3) La troisième dangerosité de l’automatisation de nos logements est la conjonction d’une prolifération des normes et des standards et d’une absence d’interopérabilité entre les systèmes. La domotique est une jungle numérique alimentée par des acteurs d’horizons multiples et aux finalités hétérogènes. La domotique est un secteur qui ne dispose pas des forces unificatrices et normalisatrices. Faudra-t-il un Directeur des Services d’Information dans chaque logement, voire chez chaque syndic de copropriété ?

4)  La quatrième dangerosité de la domotique est la grande disparité des commandes et des logiciels à manipuler par les utilisateurs. Il en résulte une difficulté d’appropriation pour l’usager, a fortiori dans les cas d’occupation temporaire de logement. Par cette grande disparité des interfaces homme-machine, la domotique ne peut que générer des gaspillages de temps et être un nouveau vecteur de fractures numériques.

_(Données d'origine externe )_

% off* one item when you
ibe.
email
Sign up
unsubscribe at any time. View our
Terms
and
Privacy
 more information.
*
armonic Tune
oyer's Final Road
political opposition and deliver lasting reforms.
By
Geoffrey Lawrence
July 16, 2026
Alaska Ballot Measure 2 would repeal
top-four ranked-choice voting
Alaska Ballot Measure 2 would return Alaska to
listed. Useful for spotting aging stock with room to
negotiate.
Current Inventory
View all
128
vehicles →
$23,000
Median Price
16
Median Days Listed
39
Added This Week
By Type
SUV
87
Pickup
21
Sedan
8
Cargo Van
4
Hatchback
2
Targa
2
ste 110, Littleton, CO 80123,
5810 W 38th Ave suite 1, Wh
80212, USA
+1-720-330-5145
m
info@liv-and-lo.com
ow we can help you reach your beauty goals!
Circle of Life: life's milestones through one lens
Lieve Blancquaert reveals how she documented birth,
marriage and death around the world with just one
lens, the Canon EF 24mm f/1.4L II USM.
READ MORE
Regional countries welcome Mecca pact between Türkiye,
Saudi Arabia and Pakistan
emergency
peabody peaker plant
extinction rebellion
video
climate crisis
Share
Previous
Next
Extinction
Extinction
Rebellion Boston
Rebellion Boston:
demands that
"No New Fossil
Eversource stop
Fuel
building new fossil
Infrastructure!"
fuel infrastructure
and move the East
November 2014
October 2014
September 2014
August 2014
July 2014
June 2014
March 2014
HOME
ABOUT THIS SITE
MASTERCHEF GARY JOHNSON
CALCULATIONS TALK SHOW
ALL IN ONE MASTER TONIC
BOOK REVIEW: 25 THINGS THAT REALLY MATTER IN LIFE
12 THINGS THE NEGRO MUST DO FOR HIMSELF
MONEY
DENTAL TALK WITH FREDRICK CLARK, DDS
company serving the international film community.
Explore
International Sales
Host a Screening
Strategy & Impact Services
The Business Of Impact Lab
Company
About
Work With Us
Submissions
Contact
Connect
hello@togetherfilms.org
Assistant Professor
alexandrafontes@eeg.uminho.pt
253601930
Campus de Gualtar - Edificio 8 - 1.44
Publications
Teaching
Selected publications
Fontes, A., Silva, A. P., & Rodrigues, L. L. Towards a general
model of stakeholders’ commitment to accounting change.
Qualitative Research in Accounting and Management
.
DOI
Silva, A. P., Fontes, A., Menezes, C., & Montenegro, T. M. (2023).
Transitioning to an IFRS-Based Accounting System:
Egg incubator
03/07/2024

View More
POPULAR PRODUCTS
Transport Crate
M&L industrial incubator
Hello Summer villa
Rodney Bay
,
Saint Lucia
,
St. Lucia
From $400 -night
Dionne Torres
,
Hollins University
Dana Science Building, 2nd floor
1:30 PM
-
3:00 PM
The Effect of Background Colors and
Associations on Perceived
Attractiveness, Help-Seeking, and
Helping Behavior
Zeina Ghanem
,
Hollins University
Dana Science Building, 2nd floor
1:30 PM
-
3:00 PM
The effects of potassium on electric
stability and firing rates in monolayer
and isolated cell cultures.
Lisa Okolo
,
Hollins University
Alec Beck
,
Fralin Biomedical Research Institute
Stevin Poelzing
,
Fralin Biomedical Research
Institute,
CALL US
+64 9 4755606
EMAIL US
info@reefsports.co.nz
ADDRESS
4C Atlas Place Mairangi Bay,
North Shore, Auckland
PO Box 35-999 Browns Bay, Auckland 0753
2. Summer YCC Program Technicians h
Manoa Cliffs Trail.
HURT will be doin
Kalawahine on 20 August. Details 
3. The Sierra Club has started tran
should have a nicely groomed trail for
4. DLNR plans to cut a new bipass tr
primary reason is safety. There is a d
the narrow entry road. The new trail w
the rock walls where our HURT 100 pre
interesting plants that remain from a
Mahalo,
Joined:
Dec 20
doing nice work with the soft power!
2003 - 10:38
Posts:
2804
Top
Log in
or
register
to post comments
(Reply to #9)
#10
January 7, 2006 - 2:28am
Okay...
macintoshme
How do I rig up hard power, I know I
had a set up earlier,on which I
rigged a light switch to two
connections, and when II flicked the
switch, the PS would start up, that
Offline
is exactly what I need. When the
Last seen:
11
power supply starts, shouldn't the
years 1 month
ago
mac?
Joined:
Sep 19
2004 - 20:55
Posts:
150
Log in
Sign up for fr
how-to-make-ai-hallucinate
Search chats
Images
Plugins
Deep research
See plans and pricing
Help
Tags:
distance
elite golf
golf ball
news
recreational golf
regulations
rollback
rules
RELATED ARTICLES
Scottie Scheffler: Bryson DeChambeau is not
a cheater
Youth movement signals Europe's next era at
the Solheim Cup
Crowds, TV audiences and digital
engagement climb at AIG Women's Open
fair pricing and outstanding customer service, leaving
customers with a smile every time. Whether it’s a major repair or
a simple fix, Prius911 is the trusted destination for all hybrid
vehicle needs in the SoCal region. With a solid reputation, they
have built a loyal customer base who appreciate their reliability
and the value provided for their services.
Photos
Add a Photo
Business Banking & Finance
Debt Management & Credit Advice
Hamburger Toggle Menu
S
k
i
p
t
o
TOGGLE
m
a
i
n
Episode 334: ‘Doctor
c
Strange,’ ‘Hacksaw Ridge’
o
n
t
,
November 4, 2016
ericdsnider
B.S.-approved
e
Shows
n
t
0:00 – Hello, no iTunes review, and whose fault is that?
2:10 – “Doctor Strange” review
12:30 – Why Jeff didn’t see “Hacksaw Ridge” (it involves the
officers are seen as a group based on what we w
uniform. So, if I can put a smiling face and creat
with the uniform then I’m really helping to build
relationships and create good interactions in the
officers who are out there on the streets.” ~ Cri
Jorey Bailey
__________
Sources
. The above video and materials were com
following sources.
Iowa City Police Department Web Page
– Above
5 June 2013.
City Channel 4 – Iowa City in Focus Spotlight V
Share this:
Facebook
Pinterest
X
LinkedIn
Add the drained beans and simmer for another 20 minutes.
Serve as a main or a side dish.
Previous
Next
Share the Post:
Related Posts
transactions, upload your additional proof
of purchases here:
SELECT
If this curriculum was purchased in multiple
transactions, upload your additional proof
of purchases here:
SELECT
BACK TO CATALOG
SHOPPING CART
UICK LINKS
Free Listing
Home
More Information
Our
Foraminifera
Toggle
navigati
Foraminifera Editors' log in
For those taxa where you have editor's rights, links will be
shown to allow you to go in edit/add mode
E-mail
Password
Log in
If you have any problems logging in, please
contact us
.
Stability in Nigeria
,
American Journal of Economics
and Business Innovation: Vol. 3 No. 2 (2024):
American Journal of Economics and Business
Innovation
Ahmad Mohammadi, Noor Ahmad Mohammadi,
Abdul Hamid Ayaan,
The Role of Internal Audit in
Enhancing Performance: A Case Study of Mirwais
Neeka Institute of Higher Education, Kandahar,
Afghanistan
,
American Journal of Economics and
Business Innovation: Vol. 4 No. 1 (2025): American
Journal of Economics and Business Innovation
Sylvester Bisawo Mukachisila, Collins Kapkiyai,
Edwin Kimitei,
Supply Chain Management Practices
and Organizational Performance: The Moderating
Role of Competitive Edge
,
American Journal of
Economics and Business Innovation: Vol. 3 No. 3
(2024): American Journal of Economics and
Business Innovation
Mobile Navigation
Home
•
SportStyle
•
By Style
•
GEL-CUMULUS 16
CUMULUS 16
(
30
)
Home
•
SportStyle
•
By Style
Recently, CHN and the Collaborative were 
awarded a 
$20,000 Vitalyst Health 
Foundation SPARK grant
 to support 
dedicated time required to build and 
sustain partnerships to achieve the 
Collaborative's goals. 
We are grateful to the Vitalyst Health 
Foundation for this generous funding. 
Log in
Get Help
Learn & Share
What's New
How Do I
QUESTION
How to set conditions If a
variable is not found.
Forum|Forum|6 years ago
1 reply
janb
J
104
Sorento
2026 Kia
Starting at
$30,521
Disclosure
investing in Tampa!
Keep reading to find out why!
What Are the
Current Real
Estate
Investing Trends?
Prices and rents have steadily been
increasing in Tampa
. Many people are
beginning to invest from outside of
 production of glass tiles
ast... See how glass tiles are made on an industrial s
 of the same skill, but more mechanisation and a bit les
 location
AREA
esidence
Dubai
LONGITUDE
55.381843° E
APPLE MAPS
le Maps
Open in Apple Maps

5) La cinquième dangerosité de la domotique connectée vient d’une offre de produits assise sur des motivations exogènes aux intérêts des occupants des logements : la recherche de gain de productivité interne d’opérateurs, la création de plateformes externes de services et surtout la collecte systémique de données et d’informations personnelles. Ainsi Google est actif en domotique. Ainsi le compteur Linky, présenté comme favorisant la transition écologique et le confort des foyers, a comme motivations le relevé automatique des consommations sans l’intervention physique d’un technicien et la mise en concurrence entre fournisseurs.

6) La sixième dangerosité de la domotique est d’être un secteur technique qui n’est pas mis en œuvre par des opérateurs à vision globale et de long terme des préoccupations des usagers. La domotique n’en est qu’au stade temporel de la vente ponctuelle d’équipements ou de services spécifiques. La domotique n’est pas structurée autour de fonctions capables d’assurer la surveillance, la maintenance et la sécurisation de tous ces dispositifs électroniques disparates, d’usage complexe et à obsolescence rapide.

7) Pour terminer, la septième dangerosité de la domotique est évidemment celle des risques d’intrusion dans les vies personnelles et de marchandisation des données individuelles. Attendons de voir ce que va devenir la domotique en Chine dont le secteur cherche actuellement à s’inter-opérer !

Il y a une véritable digitalocracie autour du logement, poussée par les intérêts des acteurs de l’offre, par leurs discours marketing enjôleurs et par le culte de l’innovation.

 La dernière édition de janvier 2023 du Consumer Electronic Show, dont le thème était « la technologie pour un avenir meilleur », fournit deux enseignements.

Le premier interpelle. Au CES 2023, la France s’est montrée exclusivement centrée sur l’offre de « tech ». La communication nationale a cultivé la double fierté d’une qualification de « délégation internationale la plus importante, avec la présence de 170 start-up » et d’un titre remis au Ministre chargé de la transition numérique et des télécommunications de « Innovation Champion ». Quelle vacuité que cette vision monomaniaque du progrès technique sans aucune trace de questionnement des risques pour l’homme de la sur-numérisation de nos espaces de vie !

Le second est encourageant. Le CES 2023 n’a en effet pas donné de place importante à la domotique et a préféré mettre en valeur tout ce qui touchait aux machines mobiles, voitures électriques, drones et robots. Cela révélerait-il une prise de conscience des risques sur notre psychisme et notre humanité de la prolifération dans nos environnements intimes de tous ces objets électroniques qui nous dispensent de l’usage de nos mains et de notre corps ?

En 2023, la domotique présente trop de fragilité et de contradiction pour être autre chose qu’un mythe de progrès. Elle risque de le rester si aucun traitement collectif et sincère d’encadrement de ses dangerosités ne s’engage rapidement.

En guise de conclusion, permettez-moi de vous proposer un nouvel exercice de retour à la simplicité. N’oubliez pas de mettre dans vos armoires des feuilles de laurier sauce, geste efficace contre les mites au logis.